The input
——————

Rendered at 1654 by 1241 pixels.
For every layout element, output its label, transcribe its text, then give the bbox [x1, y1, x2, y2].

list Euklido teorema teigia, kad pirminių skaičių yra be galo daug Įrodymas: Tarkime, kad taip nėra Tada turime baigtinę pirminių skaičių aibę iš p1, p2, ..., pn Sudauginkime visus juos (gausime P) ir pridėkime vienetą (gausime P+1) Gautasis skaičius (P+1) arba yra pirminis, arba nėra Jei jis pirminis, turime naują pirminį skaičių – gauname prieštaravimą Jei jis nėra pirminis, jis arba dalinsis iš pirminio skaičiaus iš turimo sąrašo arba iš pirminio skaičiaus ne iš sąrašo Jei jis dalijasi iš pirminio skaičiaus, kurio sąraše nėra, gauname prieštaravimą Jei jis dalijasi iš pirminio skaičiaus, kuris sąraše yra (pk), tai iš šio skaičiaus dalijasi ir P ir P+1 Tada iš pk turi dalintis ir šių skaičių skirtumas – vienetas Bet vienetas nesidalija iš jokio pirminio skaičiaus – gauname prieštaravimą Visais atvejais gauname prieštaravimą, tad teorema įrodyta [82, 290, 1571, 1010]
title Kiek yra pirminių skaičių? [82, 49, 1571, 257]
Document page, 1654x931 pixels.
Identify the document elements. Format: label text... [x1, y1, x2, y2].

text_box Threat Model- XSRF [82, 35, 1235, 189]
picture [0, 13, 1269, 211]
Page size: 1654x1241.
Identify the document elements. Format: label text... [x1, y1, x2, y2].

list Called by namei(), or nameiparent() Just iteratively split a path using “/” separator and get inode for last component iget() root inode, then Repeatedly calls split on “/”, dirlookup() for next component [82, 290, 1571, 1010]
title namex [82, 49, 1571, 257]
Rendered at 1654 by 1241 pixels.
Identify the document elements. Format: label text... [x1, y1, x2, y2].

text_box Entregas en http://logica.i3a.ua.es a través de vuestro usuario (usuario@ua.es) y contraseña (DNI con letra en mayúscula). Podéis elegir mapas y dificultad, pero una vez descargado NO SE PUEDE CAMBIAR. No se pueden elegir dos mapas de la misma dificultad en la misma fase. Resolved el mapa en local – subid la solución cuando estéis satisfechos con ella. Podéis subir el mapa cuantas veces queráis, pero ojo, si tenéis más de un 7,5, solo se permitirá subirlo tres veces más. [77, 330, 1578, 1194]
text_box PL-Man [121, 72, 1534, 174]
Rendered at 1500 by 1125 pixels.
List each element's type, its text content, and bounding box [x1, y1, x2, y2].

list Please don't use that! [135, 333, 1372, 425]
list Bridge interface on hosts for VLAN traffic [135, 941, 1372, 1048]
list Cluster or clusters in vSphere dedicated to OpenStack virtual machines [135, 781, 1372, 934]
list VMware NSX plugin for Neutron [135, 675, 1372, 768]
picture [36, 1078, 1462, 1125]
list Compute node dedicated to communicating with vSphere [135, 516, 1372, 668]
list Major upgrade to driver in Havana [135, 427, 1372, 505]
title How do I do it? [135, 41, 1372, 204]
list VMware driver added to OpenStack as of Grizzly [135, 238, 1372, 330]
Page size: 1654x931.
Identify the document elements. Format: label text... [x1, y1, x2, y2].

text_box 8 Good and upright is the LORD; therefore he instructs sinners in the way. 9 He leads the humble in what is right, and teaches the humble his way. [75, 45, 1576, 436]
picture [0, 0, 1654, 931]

——————

Objective
Reproduce every line of the records above word for word, with no changes.

Output of the exercise
Rendered at 1654 by 1241 pixels.
For every layout element, output its label, transcribe its text, then give the bbox [x1, y1, x2, y2].

list Euklido teorema teigia, kad pirminių skaičių yra be galo daug Įrodymas: Tarkime, kad taip nėra Tada turime baigtinę pirminių skaičių aibę iš p1, p2, ..., pn Sudauginkime visus juos (gausime P) ir pridėkime vienetą (gausime P+1) Gautasis skaičius (P+1) arba yra pirminis, arba nėra Jei jis pirminis, turime naują pirminį skaičių – gauname prieštaravimą Jei jis nėra pirminis, jis arba dalinsis iš pirminio skaičiaus iš turimo sąrašo arba iš pirminio skaičiaus ne iš sąrašo Jei jis dalijasi iš pirminio skaičiaus, kurio sąraše nėra, gauname prieštaravimą Jei jis dalijasi iš pirminio skaičiaus, kuris sąraše yra (pk), tai iš šio skaičiaus dalijasi ir P ir P+1 Tada iš pk turi dalintis ir šių skaičių skirtumas – vienetas Bet vienetas nesidalija iš jokio pirminio skaičiaus – gauname prieštaravimą Visais atvejais gauname prieštaravimą, tad teorema įrodyta [82, 290, 1571, 1010]
title Kiek yra pirminių skaičių? [82, 49, 1571, 257]
Document page, 1654x931 pixels.
Identify the document elements. Format: label text... [x1, y1, x2, y2].

text_box Threat Model- XSRF [82, 35, 1235, 189]
picture [0, 13, 1269, 211]
Page size: 1654x1241.
Identify the document elements. Format: label text... [x1, y1, x2, y2].

list Called by namei(), or nameiparent() Just iteratively split a path using “/” separator and get inode for last component iget() root inode, then Repeatedly calls split on “/”, dirlookup() for next component [82, 290, 1571, 1010]
title namex [82, 49, 1571, 257]
Rendered at 1654 by 1241 pixels.
Identify the document elements. Format: label text... [x1, y1, x2, y2].

text_box Entregas en http://logica.i3a.ua.es a través de vuestro usuario (usuario@ua.es) y contraseña (DNI con letra en mayúscula). Podéis elegir mapas y dificultad, pero una vez descargado NO SE PUEDE CAMBIAR. No se pueden elegir dos mapas de la misma dificultad en la misma fase. Resolved el mapa en local – subid la solución cuando estéis satisfechos con ella. Podéis subir el mapa cuantas veces queráis, pero ojo, si tenéis más de un 7,5, solo se permitirá subirlo tres veces más. [77, 330, 1578, 1194]
text_box PL-Man [121, 72, 1534, 174]
Rendered at 1500 by 1125 pixels.
List each element's type, its text content, and bounding box [x1, y1, x2, y2].

list Please don't use that! [135, 333, 1372, 425]
list Bridge interface on hosts for VLAN traffic [135, 941, 1372, 1048]
list Cluster or clusters in vSphere dedicated to OpenStack virtual machines [135, 781, 1372, 934]
list VMware NSX plugin for Neutron [135, 675, 1372, 768]
picture [36, 1078, 1462, 1125]
list Compute node dedicated to communicating with vSphere [135, 516, 1372, 668]
list Major upgrade to driver in Havana [135, 427, 1372, 505]
title How do I do it? [135, 41, 1372, 204]
list VMware driver added to OpenStack as of Grizzly [135, 238, 1372, 330]
Page size: 1654x931.
Identify the document elements. Format: label text... [x1, y1, x2, y2].

text_box 8 Good and upright is the LORD; therefore he instructs sinners in the way. 9 He leads the humble in what is right, and teaches the humble his way. [75, 45, 1576, 436]
picture [0, 0, 1654, 931]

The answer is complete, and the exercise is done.